(Photo sets showing single scenes)
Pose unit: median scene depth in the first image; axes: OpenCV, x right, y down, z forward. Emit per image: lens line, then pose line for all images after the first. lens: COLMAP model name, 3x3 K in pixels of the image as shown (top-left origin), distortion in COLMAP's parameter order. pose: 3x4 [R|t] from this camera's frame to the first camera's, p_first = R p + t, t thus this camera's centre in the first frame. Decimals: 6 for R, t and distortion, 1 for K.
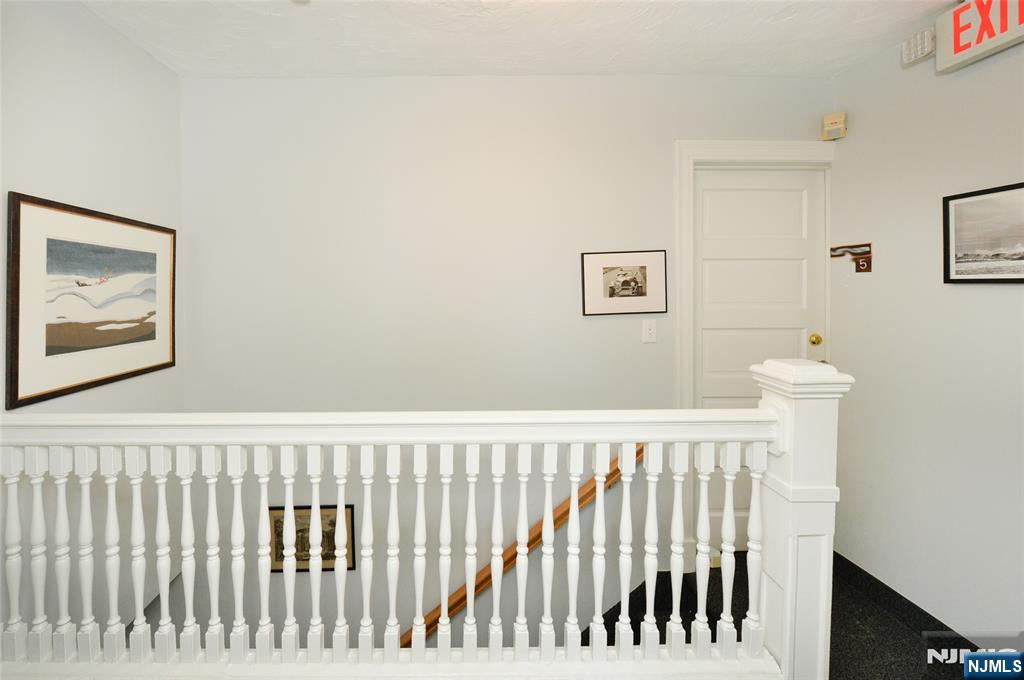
lens RADIAL K [[415.4, 0, 512.0], [0, 415.4, 340.0], [0, 0, 1]] dist [-0.000325, -0.007017]
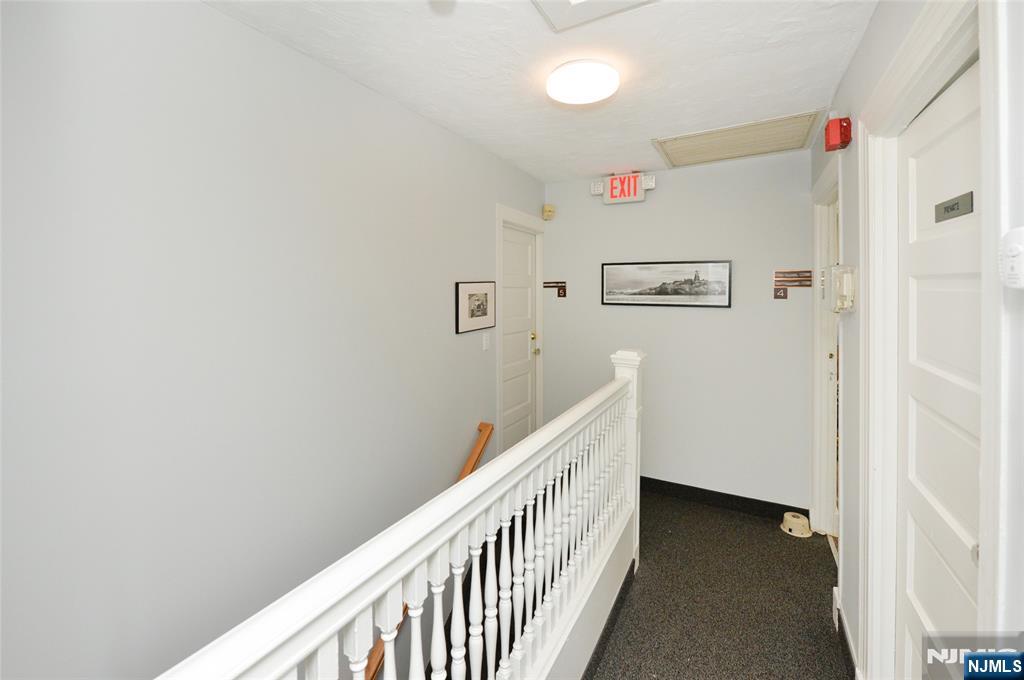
lens RADIAL K [[415.4, 0, 512.0], [0, 415.4, 340.0], [0, 0, 1]] dist [-0.000325, -0.007017]
pose [[0.502490, -0.094927, 0.859356, -0.821145], [0.095106, 0.993991, 0.054188, -0.097662], [-0.859336, 0.054501, 0.508499, 0.279969]]
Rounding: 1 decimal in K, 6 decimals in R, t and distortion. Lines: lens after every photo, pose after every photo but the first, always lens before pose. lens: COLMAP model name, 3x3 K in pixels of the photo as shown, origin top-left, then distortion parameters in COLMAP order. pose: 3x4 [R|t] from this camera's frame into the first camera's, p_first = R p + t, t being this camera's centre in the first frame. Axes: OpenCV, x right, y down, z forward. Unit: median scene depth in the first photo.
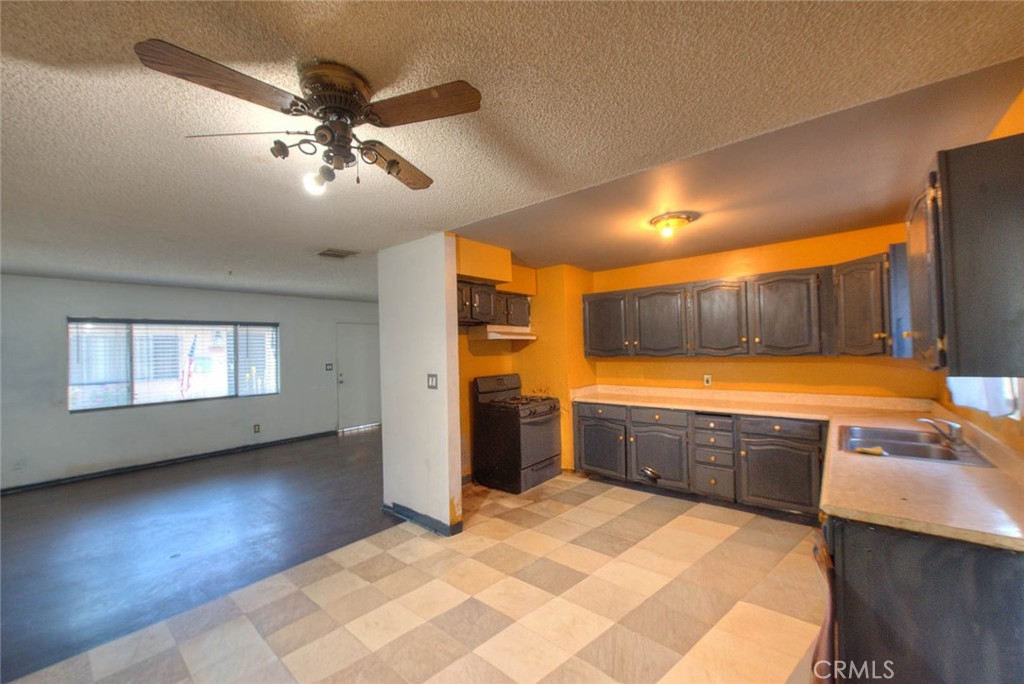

- [THE TASK] Rewrite all of the material with each "COLMAP model name" changed to "camera model name" and nothing else altered, and omit the pictures from your answer.

- [RESPONSE]
Pose unit: median scene depth in the first image; axes: OpenCV, x right, y down, z forward. Emit per image: lens line, then pose line for all images after the first. lens: camera model name, 3x3 K in pixels of the image as shown (top-left origin), distortion in COLMAP's parameter order. pose: 3x4 [R|t] from this camera's frame to the first camera's, p_first = R p + t, t thus this camera's centre in the first frame. Decimals: 6 for R, t and distortion, 1 for K.
lens RADIAL K [[415.4, 0, 512.0], [0, 415.4, 340.0], [0, 0, 1]] dist [-0.000325, -0.007017]
lens RADIAL K [[415.4, 0, 512.0], [0, 415.4, 340.0], [0, 0, 1]] dist [-0.000325, -0.007017]
pose [[0.502490, -0.094927, 0.859356, -0.821145], [0.095106, 0.993991, 0.054188, -0.097662], [-0.859336, 0.054501, 0.508499, 0.279969]]
Rounding: 1 decimal in K, 6 decimals in R, t and distortion. Lines: lens after every photo, pose after every photo but the first, always lens before pose. lens: camera model name, 3x3 K in pixels of the photo as shown, origin top-left, then distortion parameters in COLMAP order. pose: 3x4 [R|t] from this camera's frame into the first camera's, p_first = R p + t, t being this camera's centre in the first frame. Axes: OpenCV, x right, y down, z forward. Unit: median scene depth in the first photo.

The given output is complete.